Under the Housing Accelerator Fund, the government says the funding will help "eliminate barriers to building the housing we need, faster." The federal announcement says the funding will allow for more housing options in Ottawa, including more rental, affordable and missing middle-housing, with up to four units as-of-right through the comprehensive Bylaw Review process.

Minister of Families, Children and Social Development Jenna Sudds told reporters the funding will spur the construction of 32,600 new homes over 10 years.

"This current housing market has been out of reach and unaffordable for many Canadians for too long," Sudds said. "But these new houses that this money will help build will be affordable."

Federal MPs and Ottawa councillors gather to announce $176 million in federal funding for housing in Ottawa. (Ryan Arden/CTV News Ottawa)

Sutcliffe concedes the new funding, "won't solve the housing crisis on its own."

"But it is a giant leap forward for our city and allows Ottawa to take bold and immediate actions to mitigate the housing crisis, build more homes and build faster. This is nothing short of excellent news for our city."

In November, council directed staff to explore allowing four residential units on property lots as part of the Zoning Bylaw review.  Sutcliffe said staff will report back to committee and council this summer, and is expected to be passed in 2025.

The funding was announced the same day the city of Ottawa reported a 39.2 per cent drop in housing starts in the third quarter of 2023. There were 2,797 housing starts in the third quarter, down from 4,598 starts in 2022.
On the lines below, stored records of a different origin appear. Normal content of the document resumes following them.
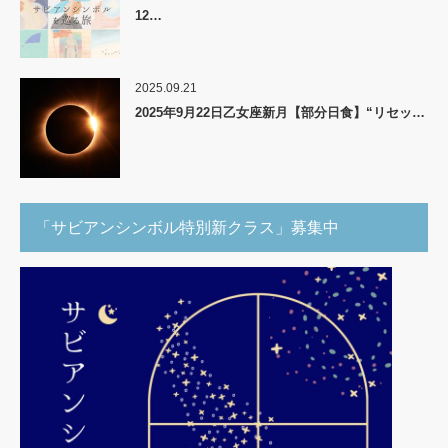
12…
2025.09.21
2025年9月22日乙女座新月【部分日食】“リセッ…
「サビアンシンボル特別新クラス」募集中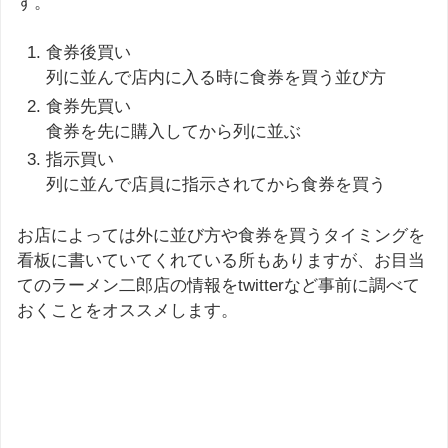
す。
食券後買い
列に並んで店内に入る時に食券を買う並び方
食券先買い
食券を先に購入してから列に並ぶ
指示買い
列に並んで店員に指示されてから食券を買う
お店によっては外に並び方や食券を買うタイミングを
看板に書いていてくれている所もありますが、お目当
てのラーメン二郎店の情報をtwitterなど事前に調べて
おくことをオススメします。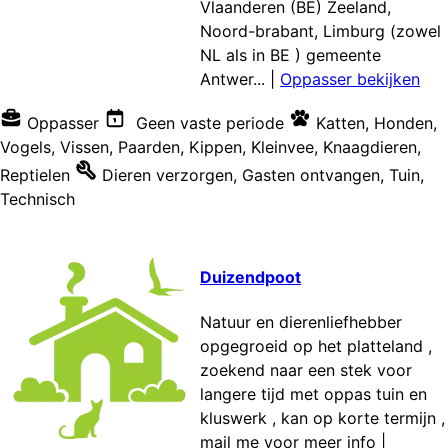
Vlaanderen (BE) Zeeland,
Noord-brabant, Limburg (zowel
NL als in BE ) gemeente
Antwer...
|
Oppasser bekijken
Oppasser
Geen vaste periode
Katten
,
Honden
,
Vogels
,
Vissen
,
Paarden
,
Kippen
,
Kleinvee
,
Knaagdieren
,
Reptielen
Dieren verzorgen
,
Gasten ontvangen
,
Tuin
,
Technisch
Duizendpoot
Natuur en dierenliefhebber
opgegroeid op het platteland ,
zoekend naar een stek voor
langere tijd met oppas tuin en
kluswerk , kan op korte termijn ,
mail me voor meer info
|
The city of Ottawa says the funding under the Housing Accelerator Fund will support nine initiatives in Ottawa, including:

  • Fund and support the construction of non-market affordable housing
  • Expand high-density housing around LRT stations and main steets (pre-zone for additional density)
  • Add new missing-middle housing and expand options within neighbourhoods, such as multiplexes and low-rise apartments
  • Incentivize non-market affordable housing to reduce rents
  • Support the conversion of vacant office space into housing
  • Accelerate the sale and preparation of City-owned lands for housing
  • Streamline planning approvals
  • Deliver the new Comprehensive Zoning Bylaw and Digital Twin Tool
  • Support infrastructure and program service improvements

Sudds says the federal government is looking at using "all the tools at our disposal" to get housing built faster," including streamlining the conversion of vacant office buildings into residential homes.

The Housing Acceleration Fund aims to cut red tape and update local zoning policies. The initiative, overseen by the Canada Mortgage and Housing Corporation (CMHC), has allocated $4 billion across the country to accelerate the construction of 100,000 new homes over the next five years.
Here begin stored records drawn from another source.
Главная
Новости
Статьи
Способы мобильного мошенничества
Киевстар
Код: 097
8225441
The city's application identified nine initiatives, including accelerating the preparation of city-owned lands for housing, streamlining planning approvals and establishing an office-to-residential conversions pilot.

The federal government has already announced funds for other municipalities across the country, including more than $59 million for the city of Vaughn, $74 million for London, Ont. and $471 million for Toronto.